### ACTION ITEM
Your task is to copy every line below that contains the word "policy".

### Saved entries
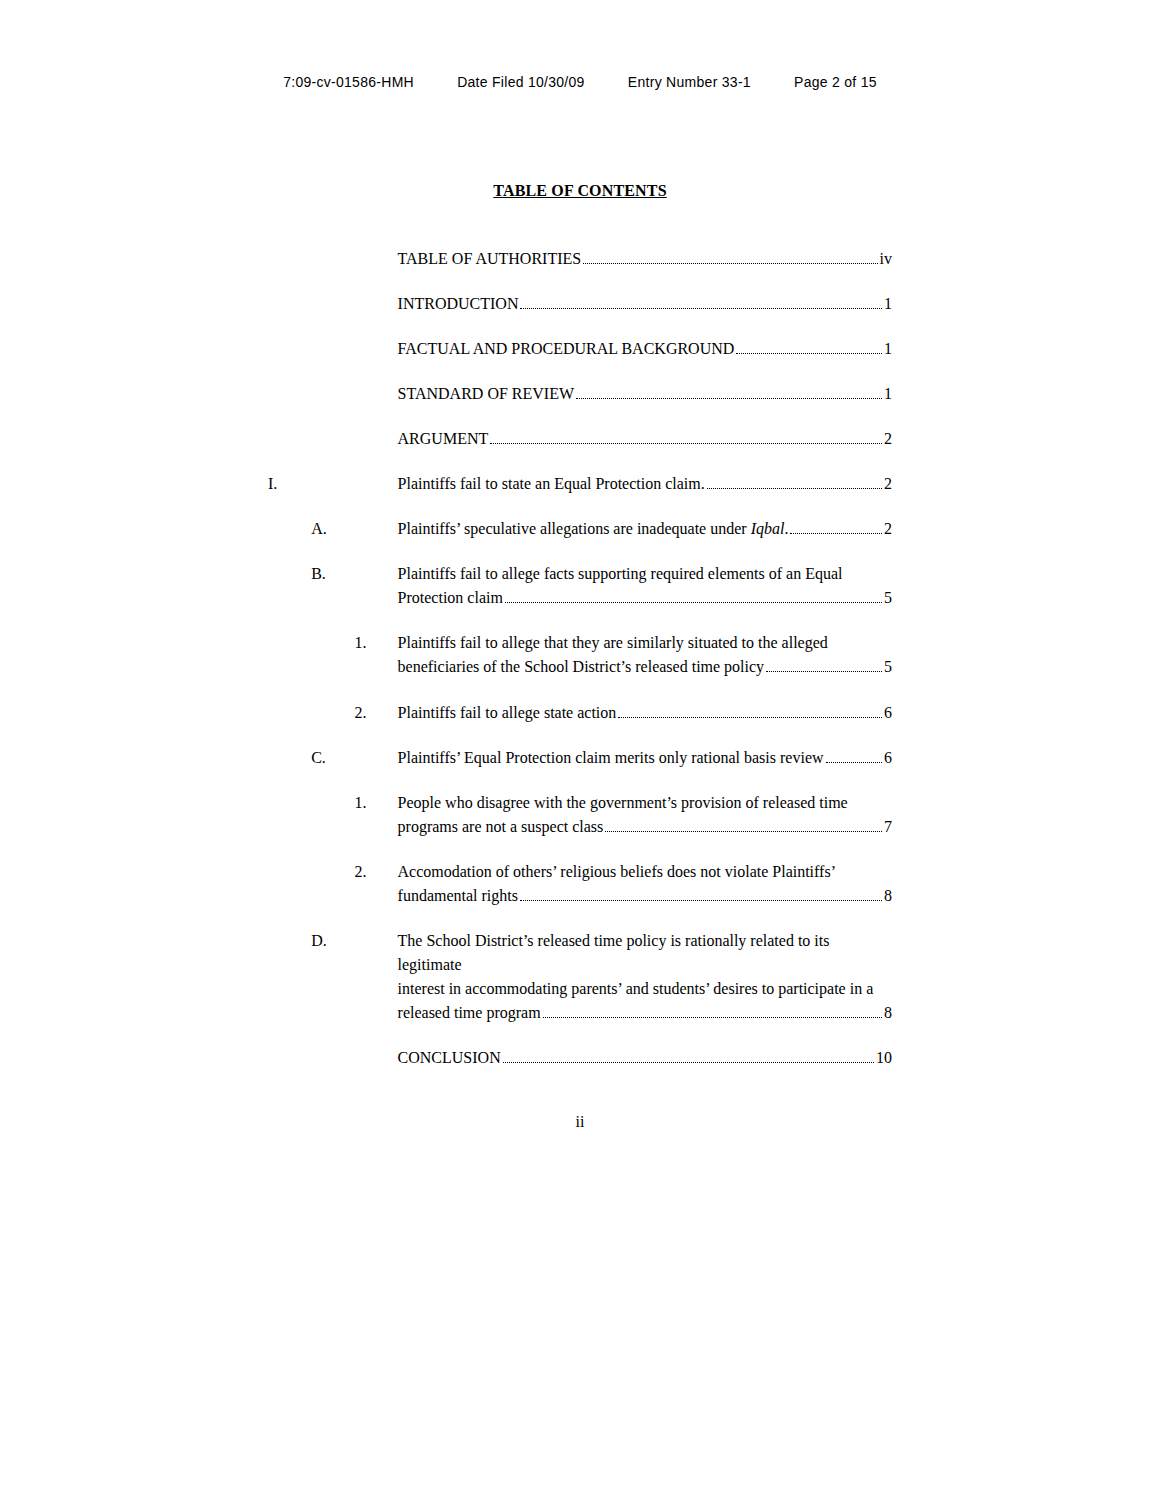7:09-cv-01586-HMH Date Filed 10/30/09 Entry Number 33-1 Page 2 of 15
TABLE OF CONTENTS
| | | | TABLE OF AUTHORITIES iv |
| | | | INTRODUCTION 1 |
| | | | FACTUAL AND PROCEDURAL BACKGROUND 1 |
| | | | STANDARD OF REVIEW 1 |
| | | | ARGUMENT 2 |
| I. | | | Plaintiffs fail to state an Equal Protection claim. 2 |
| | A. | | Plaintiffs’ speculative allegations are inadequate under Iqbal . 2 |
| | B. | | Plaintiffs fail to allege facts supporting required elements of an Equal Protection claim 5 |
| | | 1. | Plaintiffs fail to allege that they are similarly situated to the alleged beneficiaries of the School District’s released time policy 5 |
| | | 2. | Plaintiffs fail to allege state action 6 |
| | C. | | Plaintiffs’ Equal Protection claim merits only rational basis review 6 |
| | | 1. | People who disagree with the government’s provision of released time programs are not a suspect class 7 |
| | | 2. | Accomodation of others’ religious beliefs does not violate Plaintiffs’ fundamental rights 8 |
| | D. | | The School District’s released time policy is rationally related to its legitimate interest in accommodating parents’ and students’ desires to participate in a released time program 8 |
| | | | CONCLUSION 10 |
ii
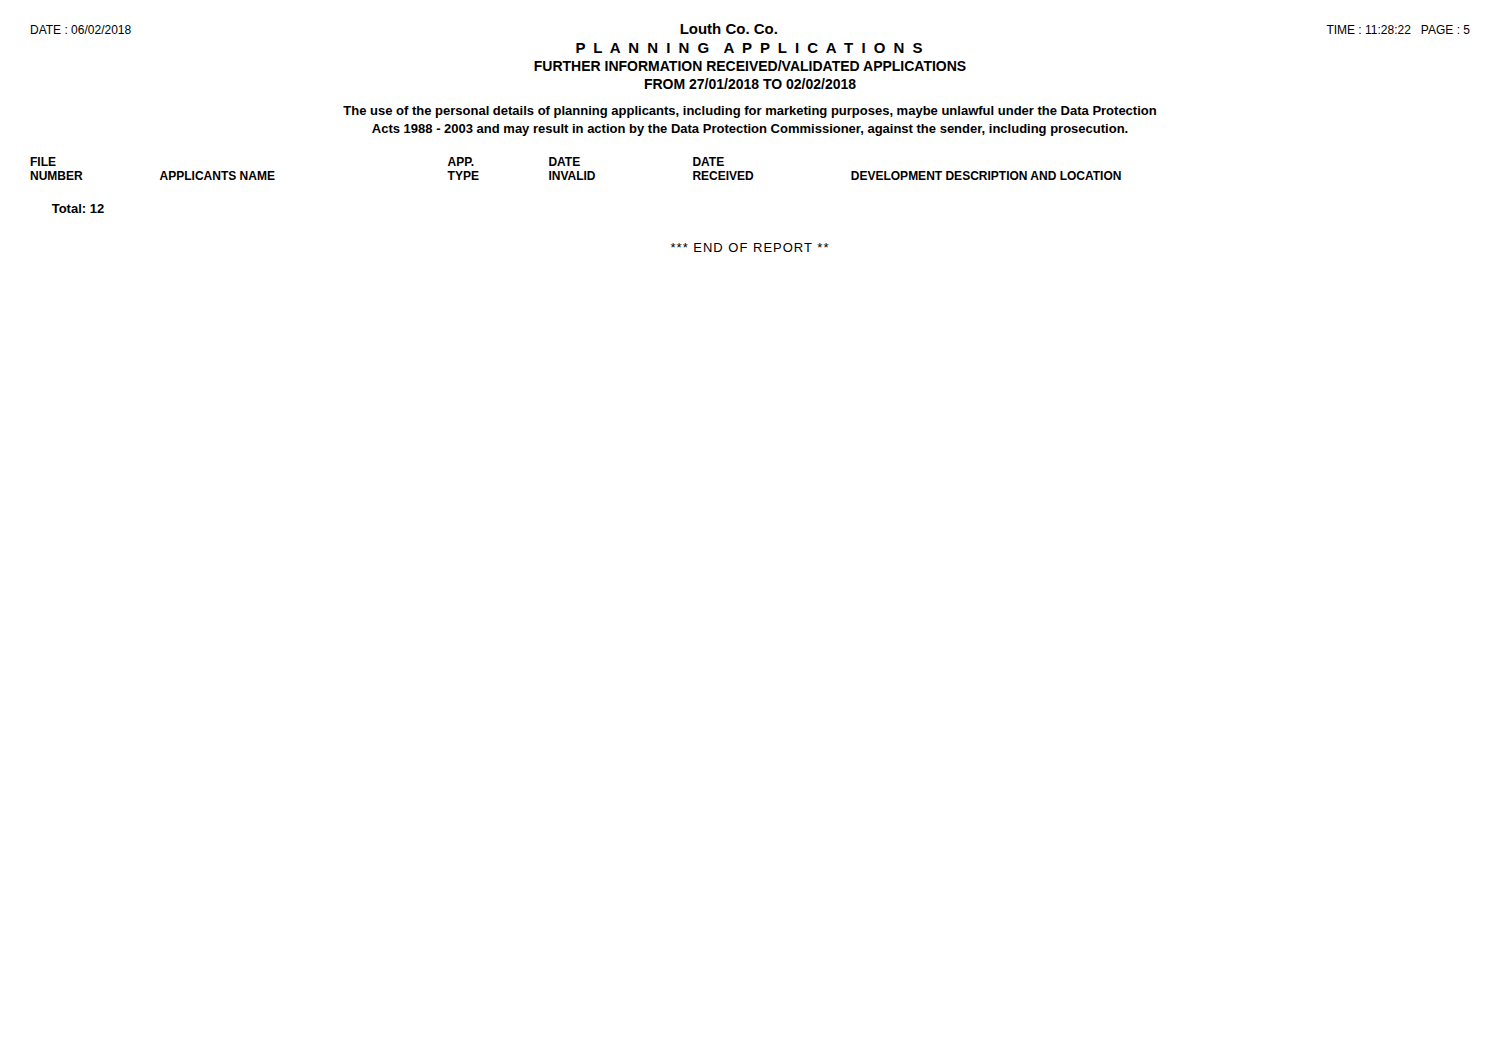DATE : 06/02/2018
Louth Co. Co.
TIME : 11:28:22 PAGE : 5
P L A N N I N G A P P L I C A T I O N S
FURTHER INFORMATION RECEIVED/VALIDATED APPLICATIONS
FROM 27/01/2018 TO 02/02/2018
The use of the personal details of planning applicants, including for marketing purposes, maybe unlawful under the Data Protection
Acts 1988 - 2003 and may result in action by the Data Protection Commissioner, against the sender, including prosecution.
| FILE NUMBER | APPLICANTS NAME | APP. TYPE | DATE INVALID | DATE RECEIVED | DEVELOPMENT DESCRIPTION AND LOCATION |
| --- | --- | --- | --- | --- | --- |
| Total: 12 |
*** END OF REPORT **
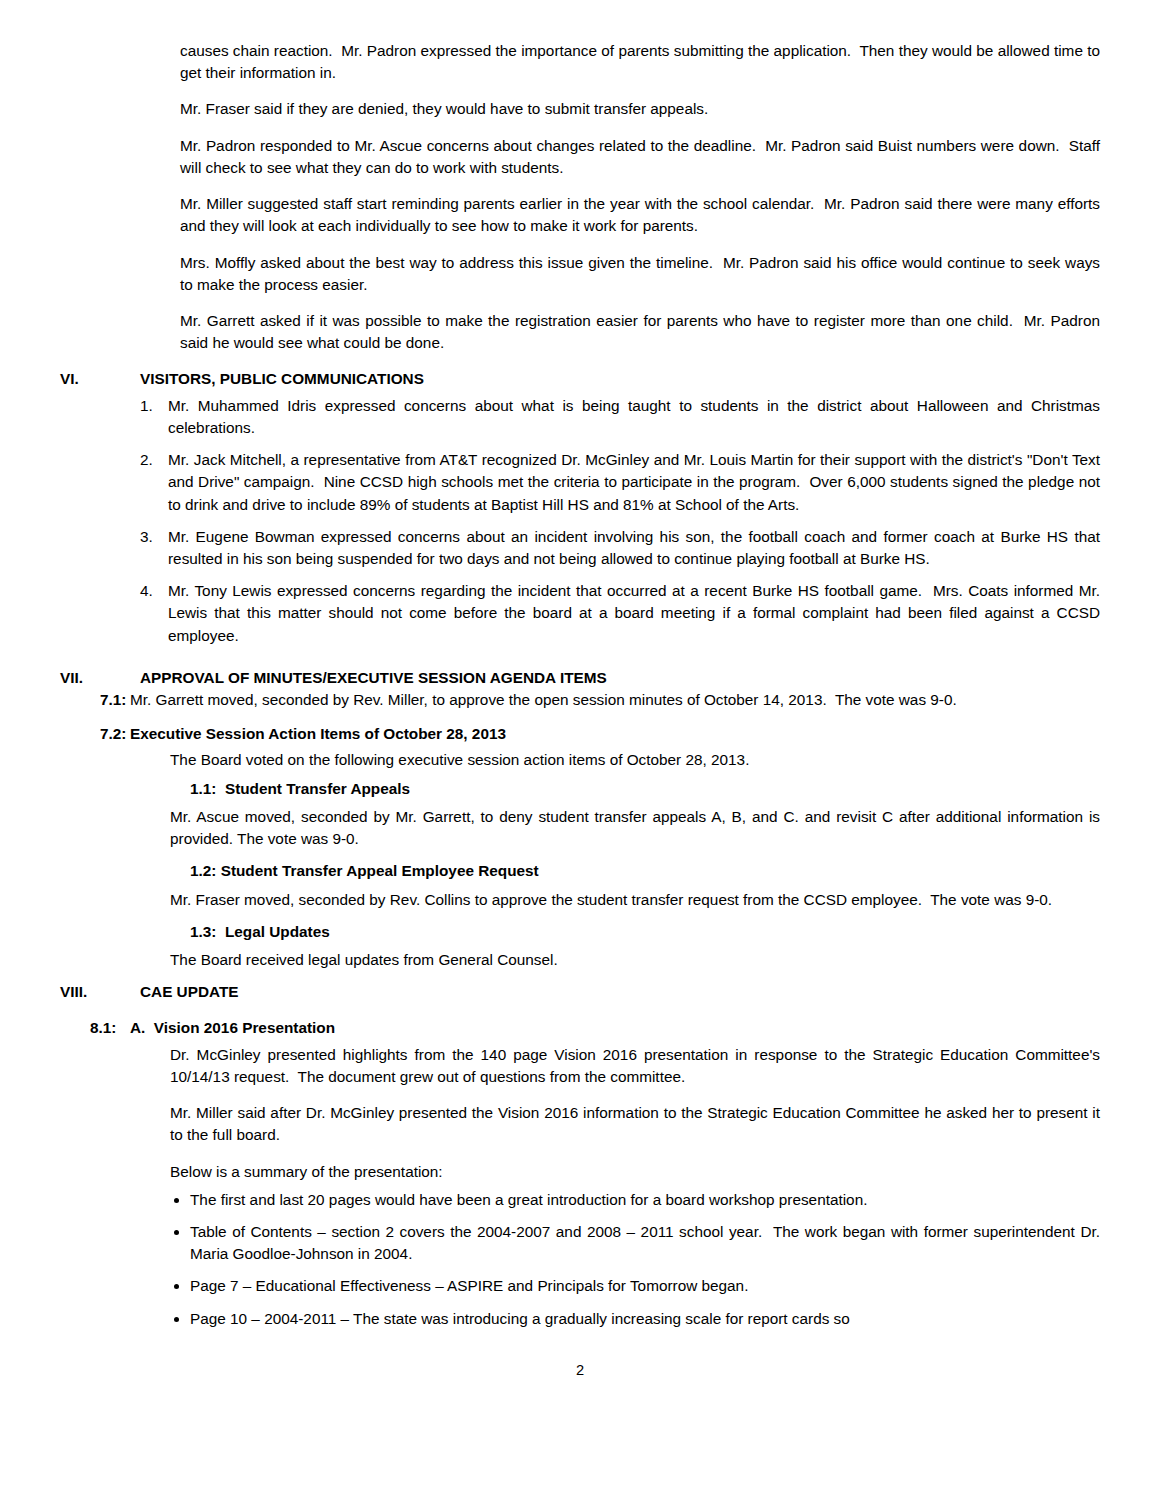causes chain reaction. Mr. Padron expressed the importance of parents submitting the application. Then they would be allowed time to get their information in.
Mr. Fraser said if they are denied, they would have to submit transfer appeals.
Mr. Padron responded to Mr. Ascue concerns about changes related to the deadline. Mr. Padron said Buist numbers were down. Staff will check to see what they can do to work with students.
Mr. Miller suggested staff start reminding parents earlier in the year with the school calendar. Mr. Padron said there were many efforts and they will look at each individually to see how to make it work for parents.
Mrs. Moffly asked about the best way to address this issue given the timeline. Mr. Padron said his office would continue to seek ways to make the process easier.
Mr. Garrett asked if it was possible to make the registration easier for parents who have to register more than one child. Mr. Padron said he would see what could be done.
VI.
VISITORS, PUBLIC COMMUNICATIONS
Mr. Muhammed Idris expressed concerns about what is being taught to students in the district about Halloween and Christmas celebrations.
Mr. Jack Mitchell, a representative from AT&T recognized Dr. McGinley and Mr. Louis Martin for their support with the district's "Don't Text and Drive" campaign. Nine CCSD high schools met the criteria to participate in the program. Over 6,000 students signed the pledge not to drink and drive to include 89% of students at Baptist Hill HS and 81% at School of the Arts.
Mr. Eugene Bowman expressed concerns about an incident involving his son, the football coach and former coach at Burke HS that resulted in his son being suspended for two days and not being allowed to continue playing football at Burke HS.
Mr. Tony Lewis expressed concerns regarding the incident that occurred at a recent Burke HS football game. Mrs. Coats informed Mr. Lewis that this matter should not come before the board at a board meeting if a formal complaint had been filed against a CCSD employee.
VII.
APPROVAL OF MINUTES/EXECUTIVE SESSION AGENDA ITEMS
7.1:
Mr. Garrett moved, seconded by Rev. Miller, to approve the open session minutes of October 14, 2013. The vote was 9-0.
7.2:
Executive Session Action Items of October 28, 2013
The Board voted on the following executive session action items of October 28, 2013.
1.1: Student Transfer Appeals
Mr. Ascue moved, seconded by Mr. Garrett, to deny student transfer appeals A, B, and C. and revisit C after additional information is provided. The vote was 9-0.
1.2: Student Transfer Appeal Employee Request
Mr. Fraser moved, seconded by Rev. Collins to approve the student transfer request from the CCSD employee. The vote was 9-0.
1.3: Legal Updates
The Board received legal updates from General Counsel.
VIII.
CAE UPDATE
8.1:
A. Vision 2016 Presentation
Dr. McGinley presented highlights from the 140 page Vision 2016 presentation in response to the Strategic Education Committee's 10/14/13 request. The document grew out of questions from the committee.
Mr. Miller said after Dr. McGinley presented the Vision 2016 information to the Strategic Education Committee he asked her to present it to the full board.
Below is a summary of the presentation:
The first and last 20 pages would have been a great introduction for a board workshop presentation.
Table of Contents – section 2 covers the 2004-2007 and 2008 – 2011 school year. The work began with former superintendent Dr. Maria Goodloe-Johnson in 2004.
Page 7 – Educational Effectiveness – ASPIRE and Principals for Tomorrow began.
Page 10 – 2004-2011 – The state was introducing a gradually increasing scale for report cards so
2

### YOUR SOLUTION
| | | 1. | Plaintiffs fail to allege that they are similarly situated to the alleged beneficiaries of the School District’s released time policy 5 |
| | D. | | The School District’s released time policy is rationally related to its legitimate interest in accommodating parents’ and students’ desires to participate in a released time program 8 |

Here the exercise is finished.